*Page extract*.
The tables in your database are usually related in some fashion. The ADO.NET DataSet object is designed to handle this through the DataRelation object. The DataSet class defines a Relations property, which is a collection of DataRelation objects. You can use a DataRelation object to indicate a relationship between different DataTable objects in your DataSet. DataRelation objects also expose properties that allow you to enforce referential integrity. For example, you can set a DataRelation object so that if you modify the value of the primary key field in the parent row, the change cascades down to the child rows automatically. You can set your DataRelation object such that if you delete a row in one DataTable, the corresponding rows in any child DataTable objects - as defined by the relation - are automatically deleted as well. Relationships may only be created between matching columns in the parent and child tables, therefore, the column in each table must contain identical data types - if the parent column is an integer, then the child column must also be an integer. Locating a row's related child rows in another DataTable is rather straight-forward. Simply call the GetChildRows method of your DataRow and supply the name of the DataRelation object that defines the relationship between your DataTable objects. You can supply the actual DataRelation object instead of the object's name. The GetChildRows method returns the related data as an array of DataRow objects.

*Extracted information*.
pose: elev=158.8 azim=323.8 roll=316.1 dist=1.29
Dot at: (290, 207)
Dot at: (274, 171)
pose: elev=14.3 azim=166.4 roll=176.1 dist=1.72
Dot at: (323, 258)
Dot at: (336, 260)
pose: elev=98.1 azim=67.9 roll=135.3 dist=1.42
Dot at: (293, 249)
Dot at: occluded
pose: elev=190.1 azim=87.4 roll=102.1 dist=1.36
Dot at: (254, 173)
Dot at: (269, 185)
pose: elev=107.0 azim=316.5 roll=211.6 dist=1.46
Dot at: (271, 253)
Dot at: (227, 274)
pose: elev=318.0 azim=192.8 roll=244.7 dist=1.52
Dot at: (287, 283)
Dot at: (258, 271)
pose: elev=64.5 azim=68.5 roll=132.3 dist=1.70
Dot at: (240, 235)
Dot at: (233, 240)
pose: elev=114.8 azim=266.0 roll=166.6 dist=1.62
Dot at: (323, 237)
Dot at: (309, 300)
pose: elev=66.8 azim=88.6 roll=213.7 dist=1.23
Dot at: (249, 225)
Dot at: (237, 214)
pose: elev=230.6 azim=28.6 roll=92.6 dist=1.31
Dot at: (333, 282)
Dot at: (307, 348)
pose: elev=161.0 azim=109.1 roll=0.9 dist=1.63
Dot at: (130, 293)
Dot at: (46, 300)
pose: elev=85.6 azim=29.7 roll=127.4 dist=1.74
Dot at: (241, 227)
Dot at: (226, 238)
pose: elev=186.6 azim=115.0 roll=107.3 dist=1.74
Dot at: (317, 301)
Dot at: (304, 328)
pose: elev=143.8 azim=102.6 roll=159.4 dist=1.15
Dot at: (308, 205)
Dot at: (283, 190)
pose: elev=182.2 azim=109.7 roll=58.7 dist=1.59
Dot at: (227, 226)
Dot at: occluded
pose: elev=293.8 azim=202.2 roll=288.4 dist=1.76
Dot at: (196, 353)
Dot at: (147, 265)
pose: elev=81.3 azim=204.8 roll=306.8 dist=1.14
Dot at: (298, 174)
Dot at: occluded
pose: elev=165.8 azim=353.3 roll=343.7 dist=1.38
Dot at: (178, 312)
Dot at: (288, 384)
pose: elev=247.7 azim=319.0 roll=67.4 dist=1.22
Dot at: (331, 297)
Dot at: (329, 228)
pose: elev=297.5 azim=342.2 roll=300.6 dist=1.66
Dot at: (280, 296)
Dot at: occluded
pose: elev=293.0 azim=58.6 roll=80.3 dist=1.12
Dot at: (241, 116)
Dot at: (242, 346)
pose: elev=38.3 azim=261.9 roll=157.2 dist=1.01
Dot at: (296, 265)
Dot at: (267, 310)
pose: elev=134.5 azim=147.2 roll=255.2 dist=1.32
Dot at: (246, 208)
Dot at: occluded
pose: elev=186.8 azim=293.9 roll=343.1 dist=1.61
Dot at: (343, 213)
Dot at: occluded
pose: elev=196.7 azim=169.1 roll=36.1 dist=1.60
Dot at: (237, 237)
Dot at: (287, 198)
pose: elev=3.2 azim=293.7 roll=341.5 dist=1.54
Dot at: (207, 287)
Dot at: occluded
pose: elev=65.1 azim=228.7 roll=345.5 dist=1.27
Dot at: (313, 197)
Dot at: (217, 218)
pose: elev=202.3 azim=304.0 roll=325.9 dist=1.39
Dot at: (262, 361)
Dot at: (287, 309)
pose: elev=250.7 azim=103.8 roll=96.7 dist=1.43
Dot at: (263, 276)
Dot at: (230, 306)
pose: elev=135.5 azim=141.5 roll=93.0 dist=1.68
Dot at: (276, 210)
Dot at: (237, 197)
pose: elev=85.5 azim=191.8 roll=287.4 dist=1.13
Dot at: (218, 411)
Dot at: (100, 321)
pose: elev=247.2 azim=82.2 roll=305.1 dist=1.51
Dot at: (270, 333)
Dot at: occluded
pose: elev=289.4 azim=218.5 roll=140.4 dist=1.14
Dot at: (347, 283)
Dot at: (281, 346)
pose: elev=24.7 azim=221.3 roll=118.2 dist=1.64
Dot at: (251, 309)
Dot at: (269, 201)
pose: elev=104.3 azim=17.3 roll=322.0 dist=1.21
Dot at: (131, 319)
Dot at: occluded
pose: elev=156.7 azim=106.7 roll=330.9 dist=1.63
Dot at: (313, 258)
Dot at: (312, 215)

*Task A*.
In the ADO.NET passage, what does the GetChildRows method return?
*Task B*.
Do these statements agree with the ADO.NET passage? Answer yes or no for each, and quote the words of the passage that decide it.
(i) The Relations property of the DataSet class is a collection of DataRelation objects.
(ii) A relationship may link an integer parent column to a child column of a different data type.
(iii) GetChildRows can be given only the name of the DataRelation object.

*Worked solution A*.
The related data, as an array of DataRow objects.

*Worked solution B*.
(i) Yes: "The DataSet class defines a Relations property, which is a collection of DataRelation objects."
(ii) No: "if the parent column is an integer, then the child column must also be an integer."
(iii) No: "You can supply the actual DataRelation object instead of the object's name."